**WHAT THE TASK ASKS:** Can you repeat every line of the listing below verbatim, leaving out the picture markers?

[Dataset entries]
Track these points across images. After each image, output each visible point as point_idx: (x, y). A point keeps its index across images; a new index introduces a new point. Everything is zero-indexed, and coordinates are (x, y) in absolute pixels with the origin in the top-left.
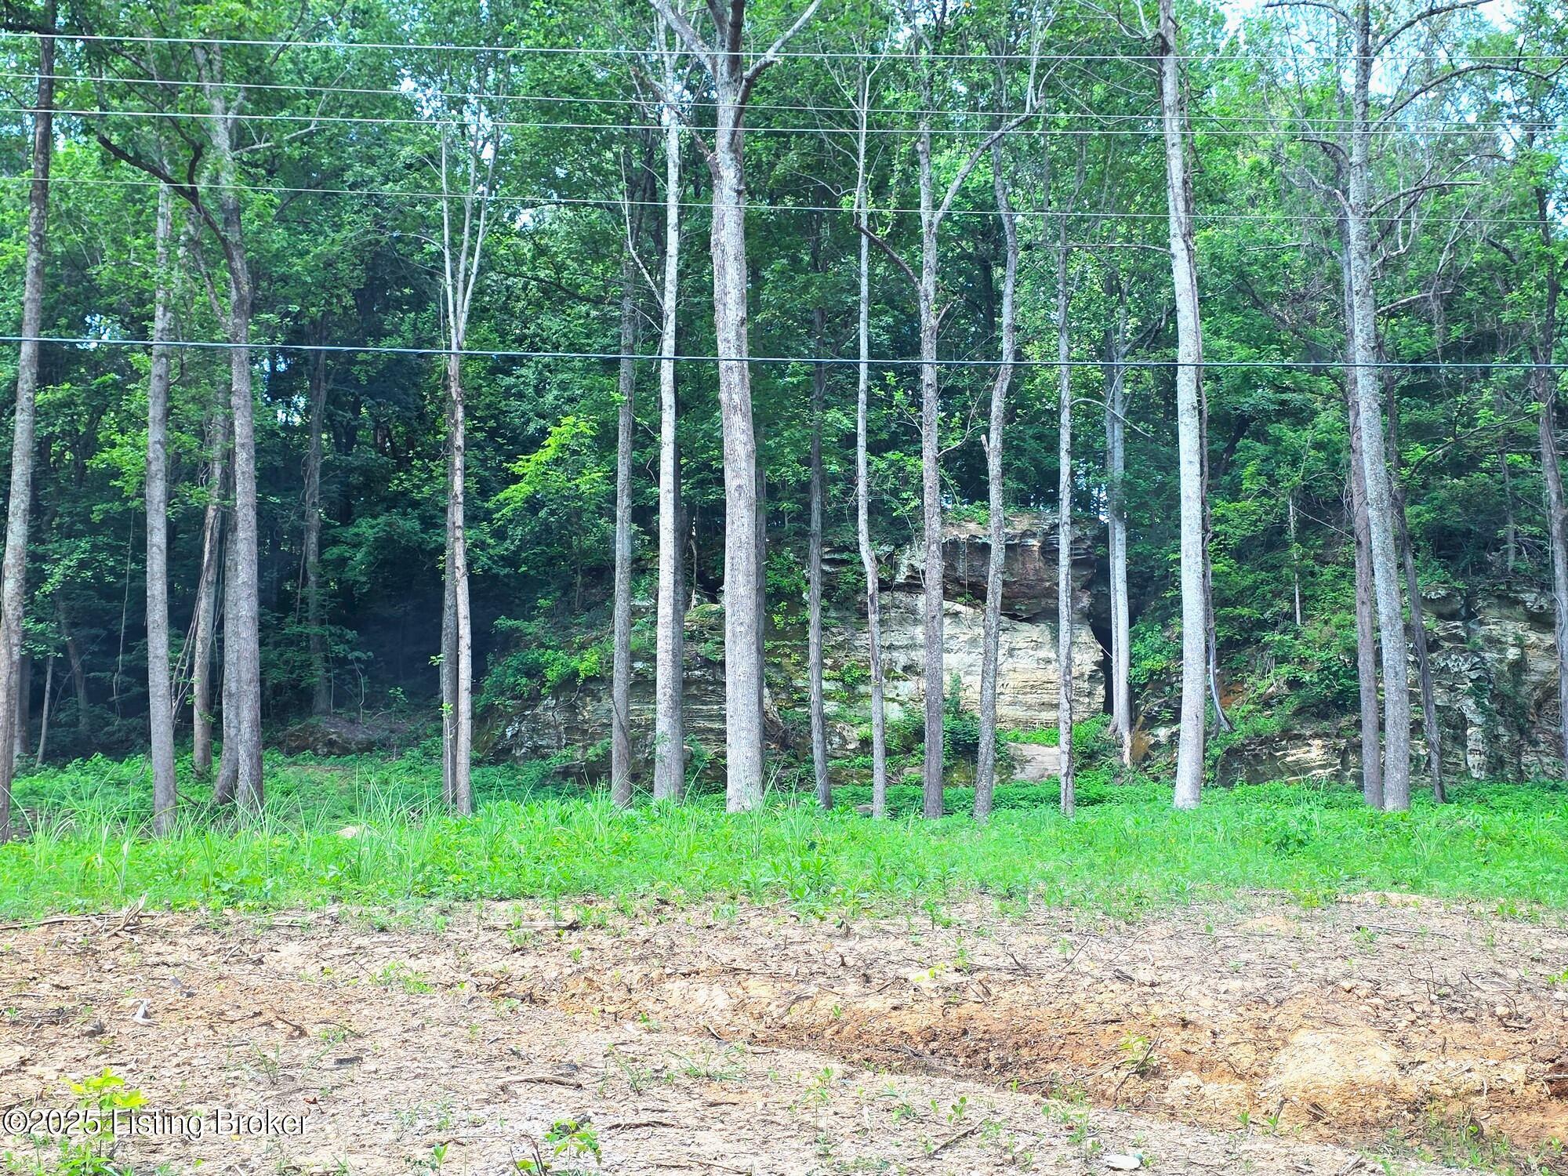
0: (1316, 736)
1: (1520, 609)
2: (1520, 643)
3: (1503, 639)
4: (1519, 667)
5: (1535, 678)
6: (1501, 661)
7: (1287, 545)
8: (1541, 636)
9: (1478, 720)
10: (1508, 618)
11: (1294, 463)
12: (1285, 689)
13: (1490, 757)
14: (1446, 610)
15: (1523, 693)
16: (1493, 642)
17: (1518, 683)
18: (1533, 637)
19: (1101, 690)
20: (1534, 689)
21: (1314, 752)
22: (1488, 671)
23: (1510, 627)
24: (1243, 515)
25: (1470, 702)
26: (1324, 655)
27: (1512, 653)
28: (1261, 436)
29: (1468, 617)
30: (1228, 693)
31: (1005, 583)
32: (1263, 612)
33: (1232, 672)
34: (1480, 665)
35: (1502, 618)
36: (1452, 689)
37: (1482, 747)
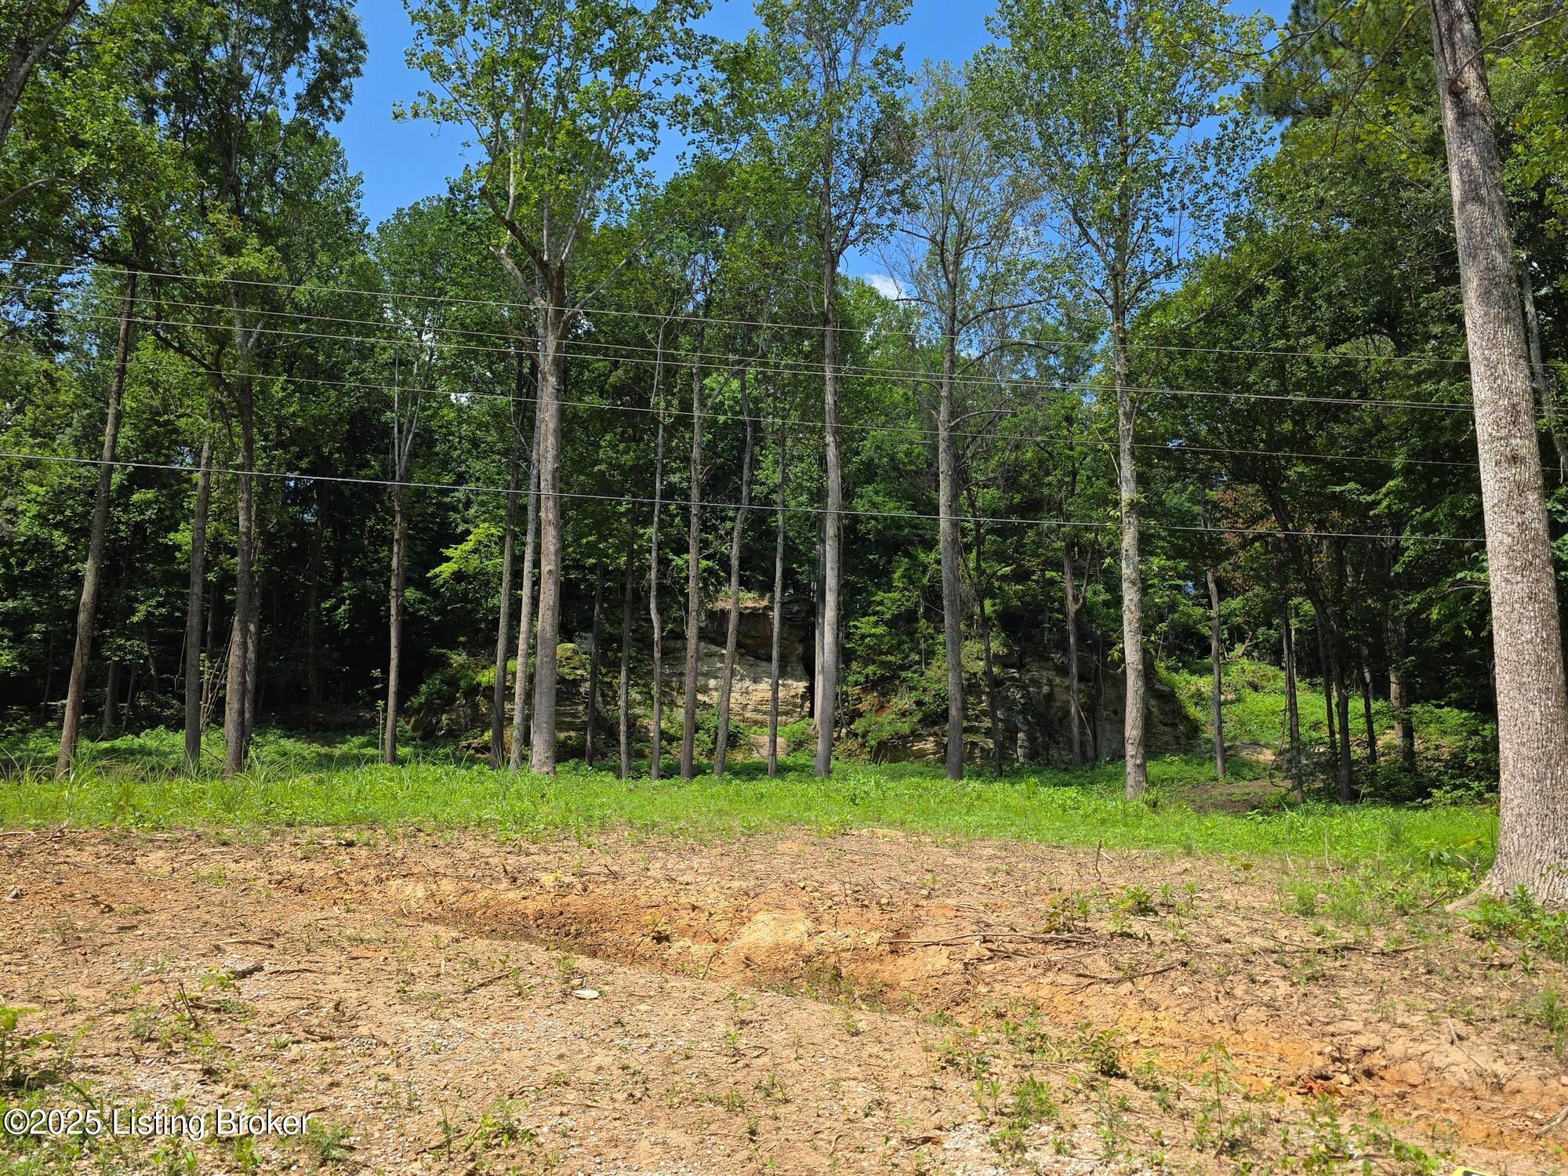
0: (930, 735)
1: (1051, 663)
2: (1050, 683)
4: (1050, 697)
5: (1058, 705)
7: (917, 620)
8: (1063, 679)
9: (1025, 728)
10: (1044, 668)
11: (924, 572)
12: (914, 707)
14: (1008, 662)
15: (1051, 713)
16: (1035, 682)
17: (1048, 707)
18: (1058, 680)
19: (808, 704)
20: (1058, 711)
21: (929, 745)
22: (1031, 699)
23: (1044, 673)
24: (894, 601)
26: (937, 686)
27: (1046, 689)
28: (907, 554)
29: (1021, 667)
30: (881, 707)
31: (753, 637)
32: (903, 659)
33: (884, 695)
34: (1027, 696)
35: (1040, 668)
36: (1010, 709)
37: (1027, 744)
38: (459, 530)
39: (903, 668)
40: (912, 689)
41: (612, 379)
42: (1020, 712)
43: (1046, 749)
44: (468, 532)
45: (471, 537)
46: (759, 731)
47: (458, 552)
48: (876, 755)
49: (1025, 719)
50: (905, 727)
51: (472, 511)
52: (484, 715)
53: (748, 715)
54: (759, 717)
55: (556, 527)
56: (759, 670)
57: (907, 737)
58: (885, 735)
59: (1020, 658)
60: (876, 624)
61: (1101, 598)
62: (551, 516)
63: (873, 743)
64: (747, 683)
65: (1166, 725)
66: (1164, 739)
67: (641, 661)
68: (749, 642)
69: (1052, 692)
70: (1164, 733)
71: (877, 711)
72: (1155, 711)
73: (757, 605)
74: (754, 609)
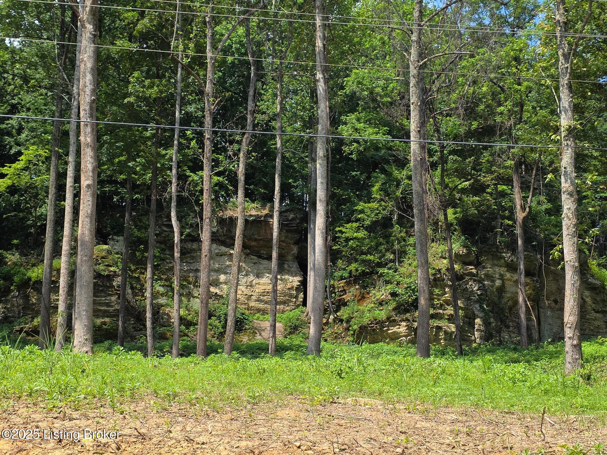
0: (402, 320)
1: (502, 261)
2: (502, 277)
3: (494, 276)
4: (501, 290)
5: (508, 295)
6: (492, 286)
7: (392, 226)
8: (512, 275)
9: (481, 315)
10: (497, 265)
11: (398, 185)
12: (389, 297)
13: (485, 333)
14: (468, 260)
15: (503, 302)
16: (488, 277)
17: (500, 297)
18: (508, 275)
19: (301, 295)
20: (509, 301)
21: (402, 329)
22: (486, 291)
23: (497, 270)
24: (372, 210)
25: (477, 306)
26: (408, 280)
27: (498, 283)
28: (384, 171)
29: (478, 264)
30: (362, 298)
31: (256, 240)
32: (380, 258)
33: (364, 287)
34: (482, 288)
35: (494, 265)
36: (469, 299)
37: (482, 328)
38: (12, 152)
39: (380, 265)
40: (388, 282)
41: (139, 27)
42: (476, 302)
43: (499, 331)
44: (20, 153)
45: (23, 157)
46: (261, 317)
47: (12, 170)
48: (358, 337)
49: (481, 307)
50: (382, 314)
51: (23, 136)
52: (33, 304)
53: (252, 304)
54: (261, 306)
55: (93, 149)
56: (261, 267)
57: (383, 322)
58: (365, 321)
59: (477, 257)
60: (358, 229)
61: (544, 207)
62: (89, 140)
63: (355, 327)
64: (251, 277)
65: (597, 312)
66: (597, 323)
67: (163, 260)
68: (253, 244)
69: (503, 285)
70: (595, 319)
71: (359, 301)
72: (588, 300)
73: (259, 213)
74: (257, 216)
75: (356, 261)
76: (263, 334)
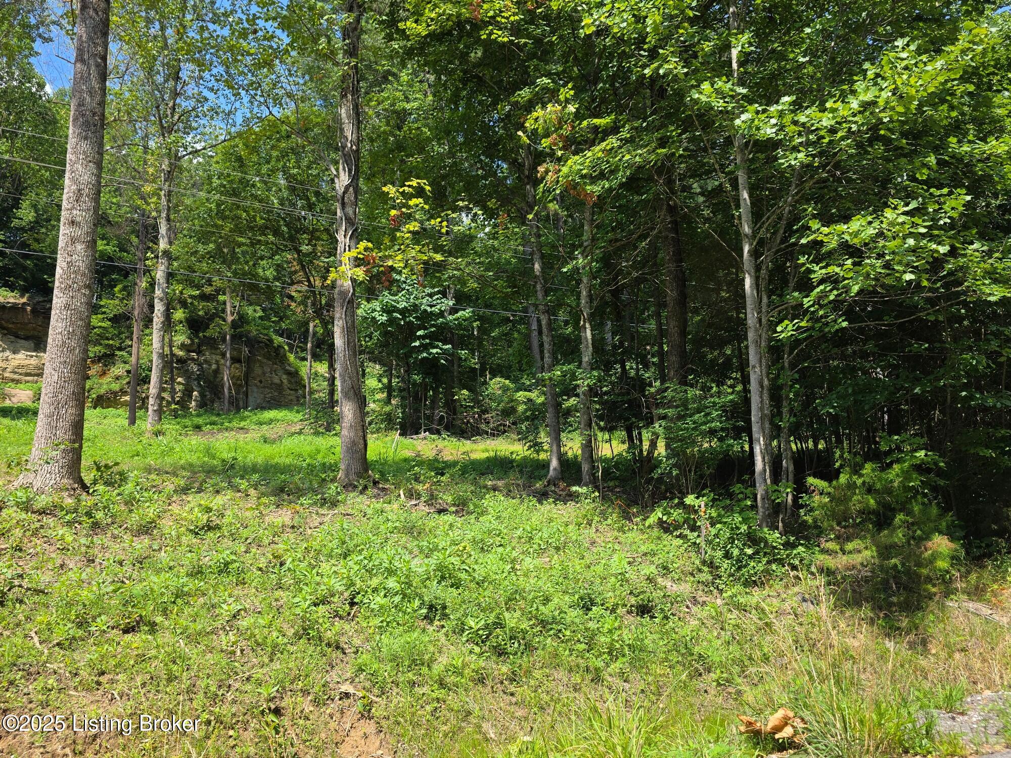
2: (217, 362)
3: (211, 361)
4: (217, 371)
6: (209, 369)
9: (198, 389)
12: (125, 374)
13: (201, 402)
14: (191, 349)
16: (207, 362)
17: (214, 377)
18: (222, 361)
22: (204, 372)
25: (196, 382)
27: (214, 367)
30: (104, 374)
33: (106, 366)
34: (201, 369)
35: (211, 353)
36: (189, 377)
37: (199, 399)
39: (120, 349)
40: (124, 362)
42: (195, 380)
43: (213, 402)
46: (13, 386)
48: (96, 404)
49: (199, 383)
50: (116, 387)
53: (7, 375)
54: (16, 377)
56: (18, 345)
57: (117, 392)
58: (102, 391)
59: (199, 346)
63: (94, 396)
64: (8, 353)
68: (10, 326)
69: (218, 368)
70: (290, 395)
71: (100, 376)
72: (285, 381)
73: (17, 301)
74: (15, 304)
75: (101, 344)
76: (12, 399)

**ANSWER BELOW:**
Track these points across images. After each image, output each visible point as point_idx: (x, y). A point keeps its index across images; a new index introduces a new point. Everything is zero-indexed, and coordinates are (x, y) in absolute pixels with the origin in the top-left.
0: (1316, 736)
1: (1520, 609)
2: (1520, 643)
3: (1503, 639)
4: (1519, 667)
5: (1535, 678)
6: (1501, 661)
7: (1287, 545)
8: (1541, 636)
9: (1478, 720)
10: (1508, 618)
11: (1294, 463)
12: (1285, 689)
13: (1490, 757)
14: (1446, 610)
15: (1523, 693)
16: (1493, 642)
17: (1518, 683)
18: (1533, 637)
19: (1101, 690)
20: (1534, 689)
21: (1314, 752)
22: (1488, 671)
23: (1510, 627)
24: (1243, 515)
25: (1470, 702)
26: (1324, 655)
27: (1512, 653)
28: (1261, 436)
29: (1468, 617)
30: (1228, 693)
31: (1005, 583)
32: (1263, 612)
33: (1232, 672)
34: (1480, 665)
35: (1502, 618)
36: (1452, 689)
37: (1482, 747)
0: (930, 735)
1: (1051, 663)
2: (1050, 683)
4: (1050, 697)
5: (1058, 705)
7: (917, 620)
8: (1063, 679)
9: (1025, 728)
10: (1044, 668)
11: (924, 572)
12: (914, 707)
14: (1008, 662)
15: (1051, 713)
16: (1035, 682)
17: (1048, 707)
18: (1058, 680)
19: (808, 704)
20: (1058, 711)
21: (929, 745)
22: (1031, 699)
23: (1044, 673)
24: (894, 601)
26: (937, 686)
27: (1046, 689)
28: (907, 554)
29: (1021, 667)
30: (881, 707)
31: (753, 637)
32: (903, 659)
33: (884, 695)
34: (1027, 696)
35: (1040, 668)
36: (1010, 709)
37: (1027, 744)
38: (459, 530)
39: (903, 668)
40: (912, 689)
41: (612, 379)
42: (1020, 712)
43: (1046, 749)
44: (468, 532)
45: (471, 537)
46: (759, 731)
47: (458, 552)
48: (876, 755)
49: (1025, 719)
50: (905, 727)
51: (472, 511)
52: (484, 715)
53: (748, 715)
54: (759, 717)
55: (556, 527)
56: (759, 670)
57: (907, 737)
58: (885, 735)
59: (1020, 658)
60: (876, 624)
61: (1101, 598)
62: (551, 516)
63: (873, 743)
64: (747, 683)
65: (1166, 725)
66: (1164, 739)
67: (641, 661)
68: (749, 642)
69: (1052, 692)
70: (1164, 733)
71: (877, 711)
72: (1155, 711)
73: (757, 605)
74: (754, 609)
0: (402, 320)
1: (502, 261)
2: (502, 277)
3: (494, 276)
4: (501, 290)
5: (508, 295)
6: (492, 286)
7: (392, 226)
8: (512, 275)
9: (481, 315)
10: (497, 265)
11: (398, 185)
12: (389, 297)
13: (485, 333)
14: (468, 260)
15: (503, 302)
16: (488, 277)
17: (500, 297)
18: (508, 275)
19: (301, 295)
20: (509, 301)
21: (402, 329)
22: (486, 291)
23: (497, 270)
24: (372, 210)
25: (477, 306)
26: (408, 280)
27: (498, 283)
28: (384, 171)
29: (478, 264)
30: (362, 298)
31: (256, 240)
32: (380, 258)
33: (364, 287)
34: (482, 288)
35: (494, 265)
36: (469, 299)
37: (482, 328)
38: (12, 152)
39: (380, 265)
40: (388, 282)
41: (139, 27)
42: (476, 302)
43: (499, 331)
44: (20, 153)
45: (23, 157)
46: (261, 317)
47: (12, 170)
48: (358, 337)
49: (481, 307)
50: (382, 314)
51: (23, 136)
52: (33, 304)
53: (252, 304)
54: (261, 306)
55: (93, 149)
56: (261, 267)
57: (383, 322)
58: (365, 321)
59: (477, 257)
60: (358, 229)
61: (544, 207)
62: (89, 140)
63: (355, 327)
64: (251, 277)
65: (597, 312)
66: (597, 323)
67: (163, 260)
68: (253, 244)
69: (503, 285)
70: (595, 319)
71: (359, 301)
72: (588, 300)
73: (259, 213)
74: (257, 216)
75: (356, 261)
76: (263, 334)
2: (217, 362)
3: (211, 361)
4: (217, 371)
6: (209, 369)
9: (198, 389)
12: (125, 374)
13: (201, 402)
14: (191, 349)
16: (207, 362)
17: (214, 377)
18: (222, 361)
22: (204, 372)
25: (196, 382)
27: (214, 367)
30: (104, 374)
33: (106, 366)
34: (201, 369)
35: (211, 353)
36: (189, 377)
37: (199, 399)
39: (120, 349)
40: (124, 362)
42: (195, 380)
43: (213, 402)
46: (13, 386)
48: (96, 404)
49: (199, 383)
50: (116, 387)
53: (7, 375)
54: (16, 377)
56: (18, 345)
57: (117, 392)
58: (102, 391)
59: (199, 346)
63: (94, 396)
64: (8, 353)
68: (10, 326)
69: (218, 368)
70: (290, 395)
71: (100, 376)
72: (285, 381)
73: (17, 301)
74: (15, 304)
75: (101, 344)
76: (12, 399)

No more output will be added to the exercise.